Tiny Piece Of Saigon


Men in slacks lean and gather under awnings and eat and smoke and yell and laugh.


The luxury of simpler lives only appears to be romantic until you see the labor in the streets, watching women bend, cook and work by pushing carts of food or riding bicycles carrying giant loads of fruit while men dig, build and weld. I see things done by hand, like the sharpening of saw blades and awls, using sledgehammers and then chisels to break great walls of mortar, tying stalks of bamboo together for enormous scaffolding while perching solely against skeletons of buildings growing taller by the bone.

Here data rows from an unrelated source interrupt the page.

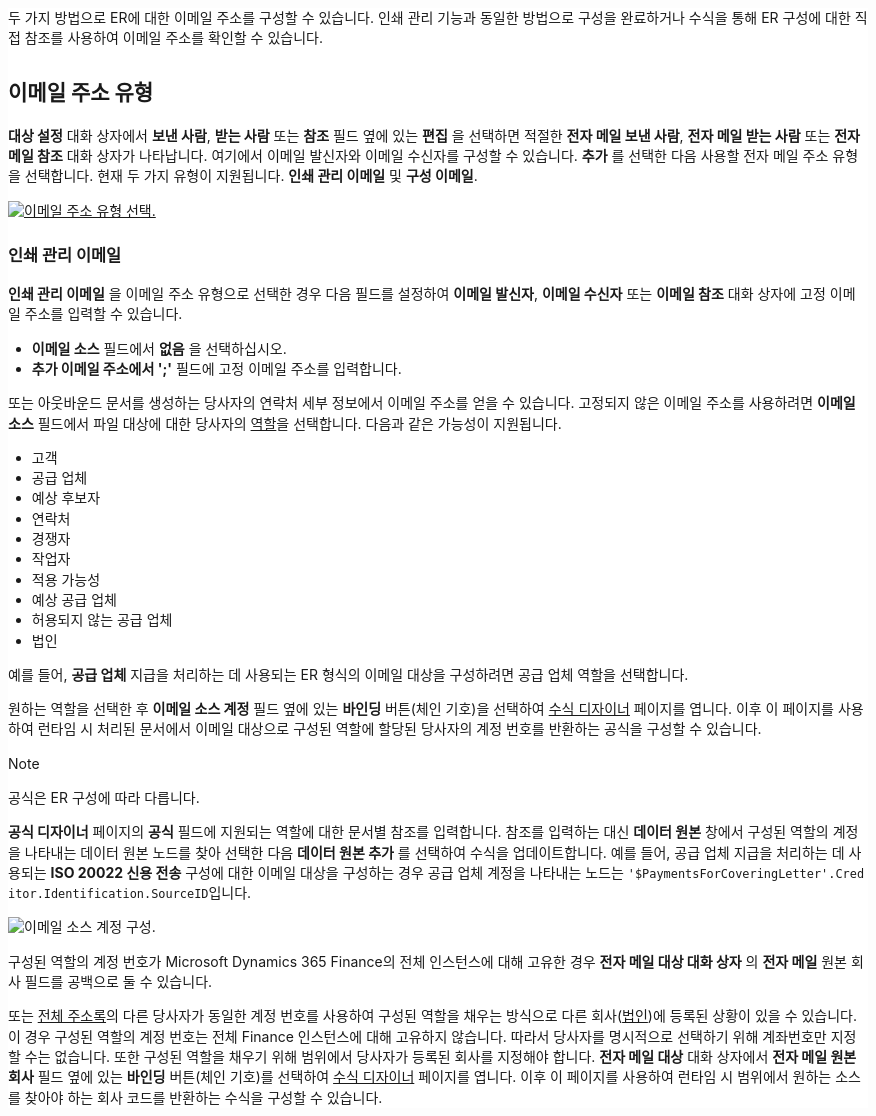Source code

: 두 가지 방법으로 ER에 대한 이메일 주소를 구성할 수 있습니다. 인쇄 관리 기능과 동일한 방법으로 구성을 완료하거나 수식을 통해 ER 구성에 대한 직접 참조를 사용하여 이메일 주소를 확인할 수 있습니다.

## <a name="email-address-types"></a>이메일 주소 유형

**대상 설정** 대화 상자에서 **보낸 사람**, **받는 사람** 또는 **참조** 필드 옆에 있는 **편집** 을 선택하면 적절한 **전자 메일 보낸 사람**, **전자 메일 받는 사람** 또는 **전자 메일 참조** 대화 상자가 나타납니다. 여기에서 이메일 발신자와 이메일 수신자를 구성할 수 있습니다. **추가** 를 선택한 다음 사용할 전자 메일 주소 유형을 선택합니다. 현재 두 가지 유형이 지원됩니다. **인쇄 관리 이메일** 및 **구성 이메일**.

[![이메일 주소 유형 선택.](./media/ER_Destinations-EmailSelectAddressType.png)](./media/ER_Destinations-EmailSelectAddressType.png)

### <a name="print-management-email"></a>인쇄 관리 이메일

**인쇄 관리 이메일** 을 이메일 주소 유형으로 선택한 경우 다음 필드를 설정하여 **이메일 발신자**, **이메일 수신자** 또는 **이메일 참조** 대화 상자에 고정 이메일 주소를 입력할 수 있습니다.

- **이메일 소스** 필드에서 **없음** 을 선택하십시오.
- **추가 이메일 주소에서 ';'** 필드에 고정 이메일 주소를 입력합니다.

또는 아웃바운드 문서를 생성하는 당사자의 연락처 세부 정보에서 이메일 주소를 얻을 수 있습니다. 고정되지 않은 이메일 주소를 사용하려면 **이메일 소스** 필드에서 파일 대상에 대한 당사자의 [역할](../../fin-ops/organization-administration/overview-global-address-book.md#party-roles)을 선택합니다. 다음과 같은 가능성이 지원됩니다.

- 고객
- 공급 업체
- 예상 후보자
- 연락처
- 경쟁자
- 작업자
- 적용 가능성
- 예상 공급 업체
- 허용되지 않는 공급 업체
- 법인

예를 들어, **공급 업체** 지급을 처리하는 데 사용되는 ER 형식의 이메일 대상을 구성하려면 공급 업체 역할을 선택합니다.

원하는 역할을 선택한 후 **이메일 소스 계정** 필드 옆에 있는 **바인딩** 버튼(체인 기호)을 선택하여 [수식 디자이너](general-electronic-reporting-formula-designer.md) 페이지를 엽니다. 이후 이 페이지를 사용하여 런타임 시 처리된 문서에서 이메일 대상으로 구성된 역할에 할당된 당사자의 계정 번호를 반환하는 공식을 구성할 수 있습니다.

> [!NOTE]
> 공식은 ER 구성에 따라 다릅니다.

**공식 디자이너** 페이지의 **공식** 필드에 지원되는 역할에 대한 문서별 참조를 입력합니다. 참조를 입력하는 대신 **데이터 원본** 창에서 구성된 역할의 계정을 나타내는 데이터 원본 노드를 찾아 선택한 다음 **데이터 원본 추가** 를 선택하여 수식을 업데이트합니다. 예를 들어, 공급 업체 지급을 처리하는 데 사용되는 **ISO 20022 신용 전송** 구성에 대한 이메일 대상을 구성하는 경우 공급 업체 계정을 나타내는 노드는 `'$PaymentsForCoveringLetter'.Creditor.Identification.SourceID`입니다.

![이메일 소스 계정 구성.](./media/er_destinations-emaildefineaddresssource.gif)

구성된 역할의 계정 번호가 Microsoft Dynamics 365 Finance의 전체 인스턴스에 대해 고유한 경우 **전자 메일 대상 대화 상자** 의 **전자 메일** 원본 회사 필드를 공백으로 둘 수 있습니다.

또는 [전체 주소록](../../fin-ops/organization-administration/overview-global-address-book.md)의 다른 당사자가 동일한 계정 번호를 사용하여 구성된 역할을 채우는 방식으로 다른 회사([법인](../../fin-ops/organization-administration/organizations-organizational-hierarchies.md#legal-entities))에 등록된 상황이 있을 수 있습니다. 이 경우 구성된 역할의 계정 번호는 전체 Finance 인스턴스에 대해 고유하지 않습니다. 따라서 당사자를 명시적으로 선택하기 위해 계좌번호만 지정할 수는 없습니다. 또한 구성된 역할을 채우기 위해 범위에서 당사자가 등록된 회사를 지정해야 합니다. **전자 메일 대상** 대화 상자에서 **전자 메일 원본 회사** 필드 옆에 있는 **바인딩** 버튼(체인 기호)를 선택하여 [수식 디자이너](general-electronic-reporting-formula-designer.md) 페이지를 엽니다. 이후 이 페이지를 사용하여 런타임 시 범위에서 원하는 소스를 찾아야 하는 회사 코드를 반환하는 수식을 구성할 수 있습니다.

Once I see all that in the middle of the day during the thickest of heat, I realize that the naps beneath the trees and reclining social circles tie up the days of labor with moments of deserved rest while keeping the people together.


2 responses to “Tiny Piece Of Saigon

  1. Good observations about the “simpler life” which is usually far more complex and definitely harder work that anything in the industrialized world.

    Glad to have learned about your blog from “Rich Bachelor” in Portland. I’ve not been to Vietnam since around 1999, so it’s great to see these images and observations.

  2. Likewise, great minds, I’m glad I found good people to read.

    Thanks for the comment, Vietnam (I’ve heard) has changed quite a bit since 1999 but some things are very much the same. It’s becoming more westernized and consumer-driven though it’s traditions I think are safe from disappearing behind the cell phones and flat screen tv’s. I’ll keep you posted.